La strada scelta è un accordo di ristrutturazione (concordato con riserva, che dev’essere approvato dal Tribunale fallimentare), in modo da evitare il concordato preventivo, più lungo nei tempi e più penalizzante per i creditori. Il concetto di fondo è mantenere l’unitarietà del gruppo: i contenitori, ovvero gli immobili , non sono considerati strategici; il contenuto, cioè il patrimonio di conoscenza e professionalità di chi ci lavora, sì. Anche se il costo del lavoro è una voce da tagliare.
Probabilmente «con un intervento più tempestivo si poteva evitare questa situazione» sostiene Brugger. Lo stato d’insolvenza è iniziale e l’azienda in sé ha una gestione in attivo se non fosse per gli oneri del debito. La malattia, dunque, è curabile. Il piano firmato dall’advisor Paolo Lisca, partner di Brugger nello studio «Ristrustrutturazione e sviluppo», delinea nel dettaglio le due strade per uscire dalla crisi: fondo immobiliare e società operativa. Il patrimonio immobiliare, cioè le sedi di 20 delle 21 strutture sanitarie, sarà conferito in un fondo insieme alla quasi totalità del debito bancario. In cifre: 245 milioni (sulla base di recenti perizie degli immobili) più debiti per circa 110 liberando così un valore netto degli asset di 135 milioni. A quel punto la Fondazione alienerà parzialmente quote del fondo per pagare subito i fornitori più in arretrato, alcuni dei quali avevano già avviato azioni di recupero. Al termine dell’operazione la Fondazione dovrebbe mantenere circa 85 milioni in quote del fondo. La Maugeri avrà in affitto a lungo termine gli immobili, ma liberandosi degli oneri finanziari e di gestione delle strutture.

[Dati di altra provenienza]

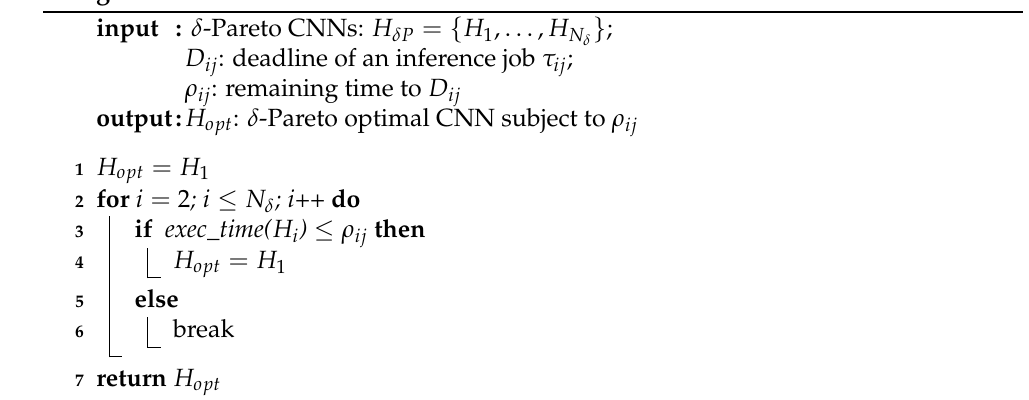
Algorithm 2: Run-Time Selection of a CNN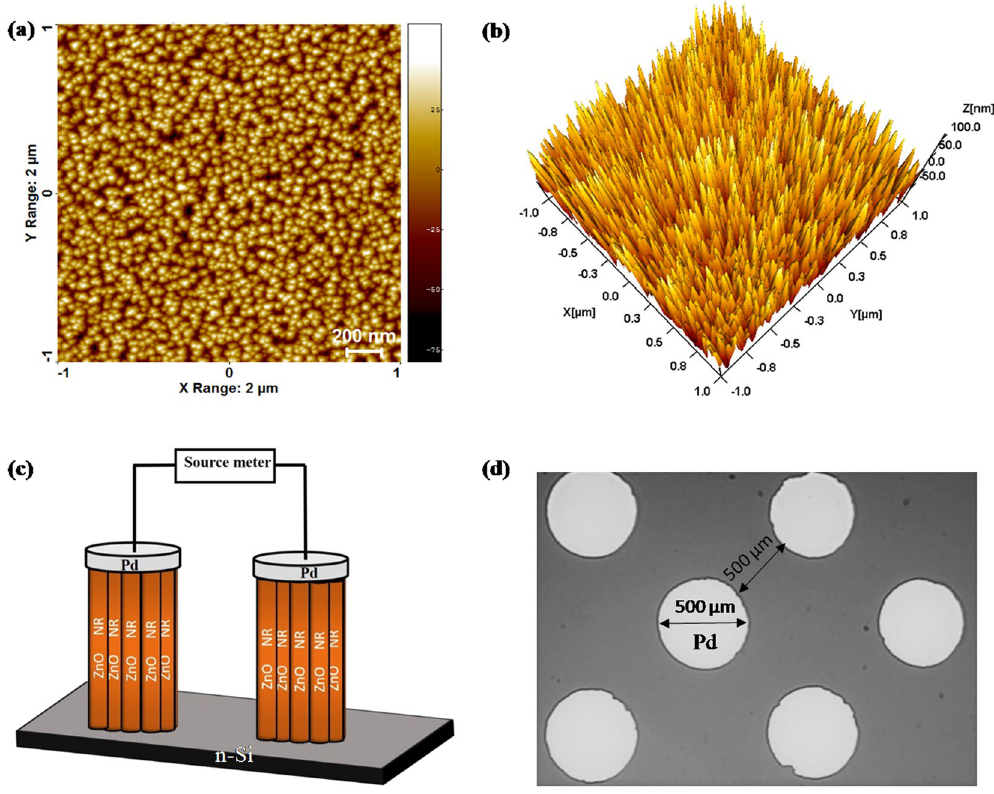
Figure 1. ( a,b ) 2-D and 3-D AFM images of ZnO NRs; ( c,d ) The schematic diagram and optical microscope image of the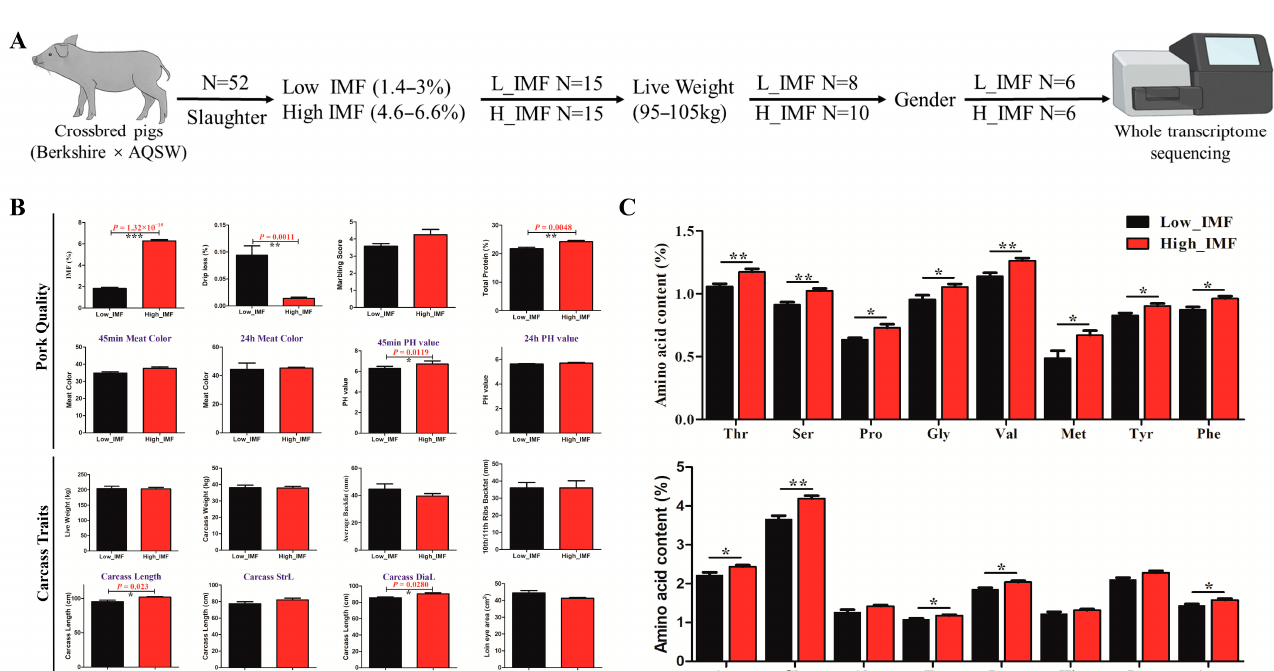
Figure 1. High/low IMF sample selection and multiple phenotype (pork quality and carcass traits) measure in crossbred pigs (Berkshire × AQSW). ( A ) Schematic diagram of six high/low IMF samples selected from 52 crossbred pigs (Berkshire × AQSW). ( B ) The summary of phenotype measure in pork quality and carcass traits between six high- and low-IMF samples (Berkshire × AQSW). ( C ) The phenotype measure summary of 16 essential amino acids between six high- and low-IMF samples (Berkshire × AQSW); * p < 0.05; ** p < 0.01.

Secondo Brugger agli immobili Maugeri potrebbero essere interessati fondi pensione e compagnie di assicurazione: «Ci sono già contatti in corso» assicura Brugger. Verrà costituita una società ad hoc per l’attività sanitaria quasi priva di indebitamento finanziario, dunque di oneri, e in grado di mantenere e ampliare il perimetro dell’attività. «Nel capitale potrebbero entrare nuovi partner — sottolinea Brugger —. Ma non è tecnicamente necessario. C’è, comunque, interesse». Essenziale è l’intesa con i creditori entro marzo, salvo proroga di due mesi.

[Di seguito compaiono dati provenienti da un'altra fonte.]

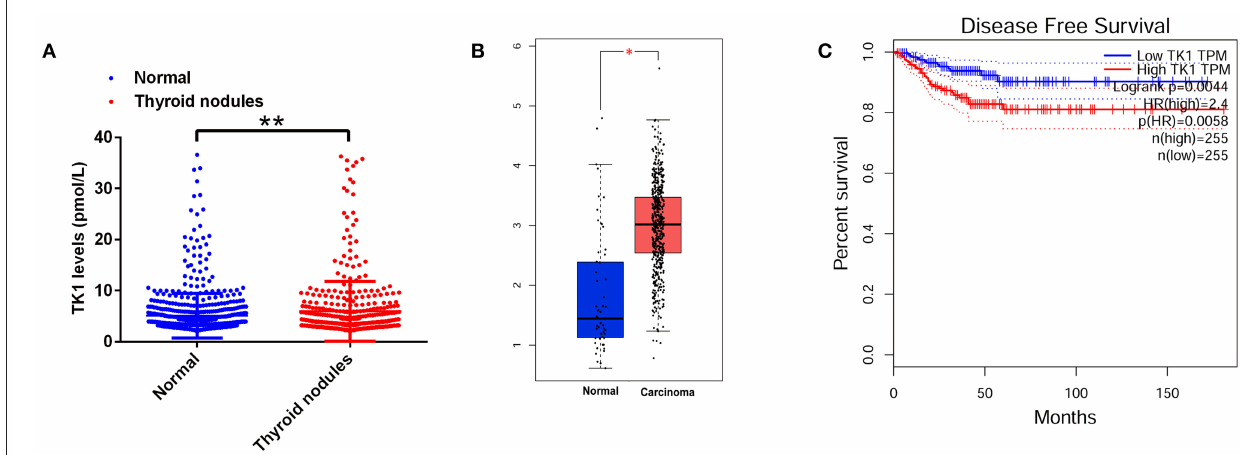
FIGURE 1 | Thymidine kinase 1 (TK1) was upregulated in patients with thyroid nodules and thyroid carcinoma. (A) The serum TK1 levels of normal subjects and subjects with thyroid nodules were detected by ELISA assay. (B) Online database [The Cancer Genome Atlas (TCGA)] analysis of the TK1 expression levels in the thyroid tissues from normal subjects and thyroid carcinoma patients. (C) The disease-free survival of the thyroid carcinoma patients as stratified by TK1 expression levels. * P < 0.05 and ** P < 0.01.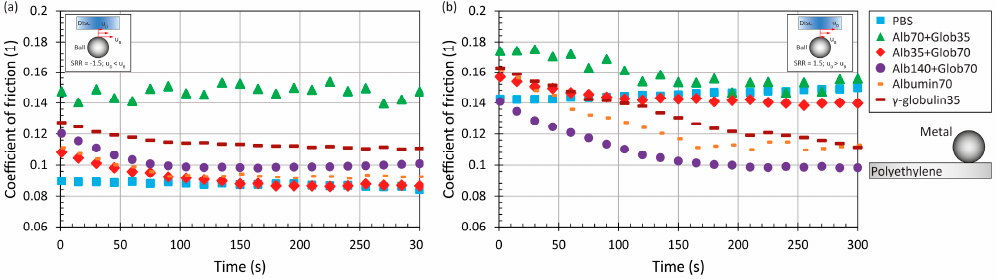
Figure 7. Development of CoF as a function of time for metal-on-polyethylene pair at higher mean speed under negative ( a ) and positive ( b ) sliding conditions for various model fluids.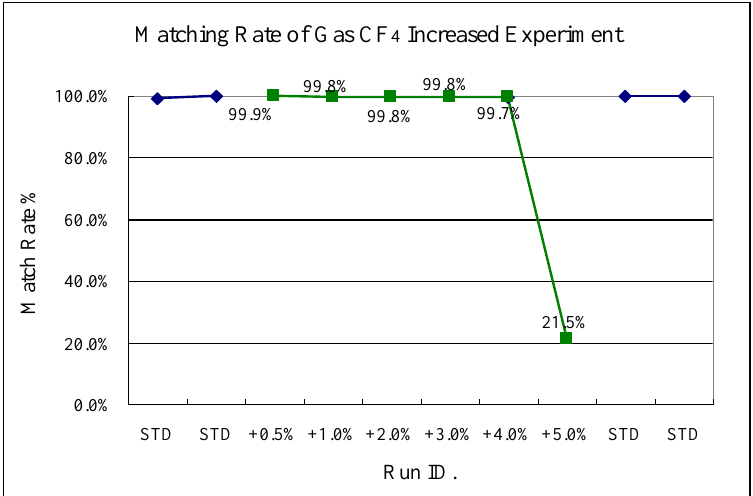
Figure 12. Experiment 3, CF 4 variance tested from 70.35 to 73.5 sccm. (STD = 70 sccm). Matching Rate of Gas CF 4 Increased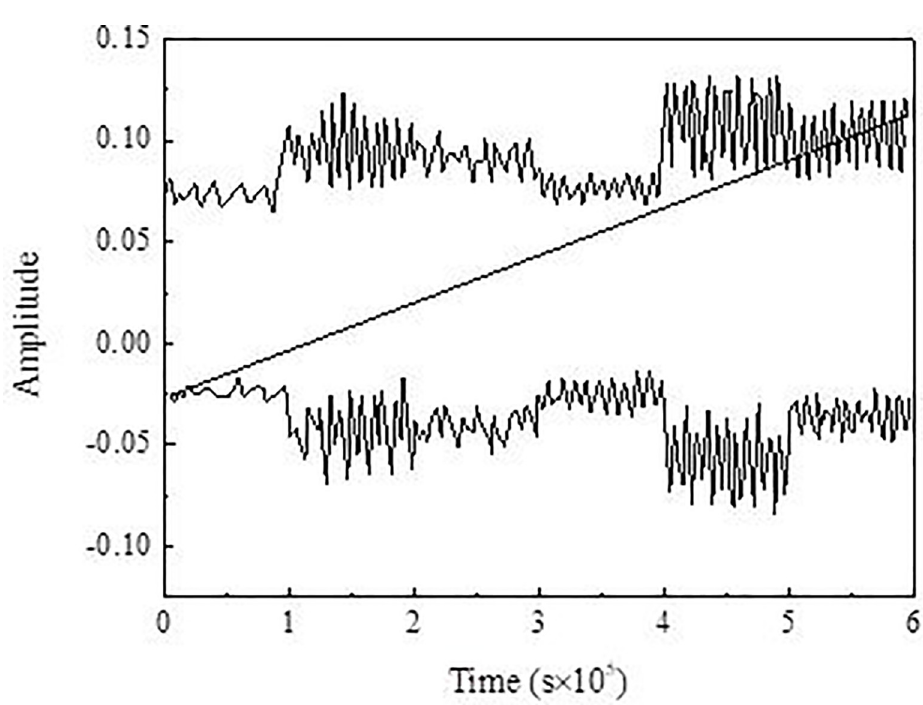
Fig 4. Specific distribution of vibration time-domain signals of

In sostanza ai fornitori e alle banche (la più esposta è Ubi con 65 milioni) si chiede di prorogare le scadenze. Ai fornitori viene proposto un piano di rientro in 2-3 anni. Per le banche invece, a seconda delle posizioni, il piano prevede riscadenziamento dei mutui, consolidamento e un ruolo attivo nel collocamento parziale di quote del fondo immobiliare. Tre le condizioni perché il piano passi: 1) la firma dei titolari di almeno il 60% dei crediti calcolati al 31 ottobre; 2) l’attestazione da parte di un esperto indipendente sulla fattibilità del piano; 3) la neutralità dell’accordo che non deve danneggiare chi non ha aderito.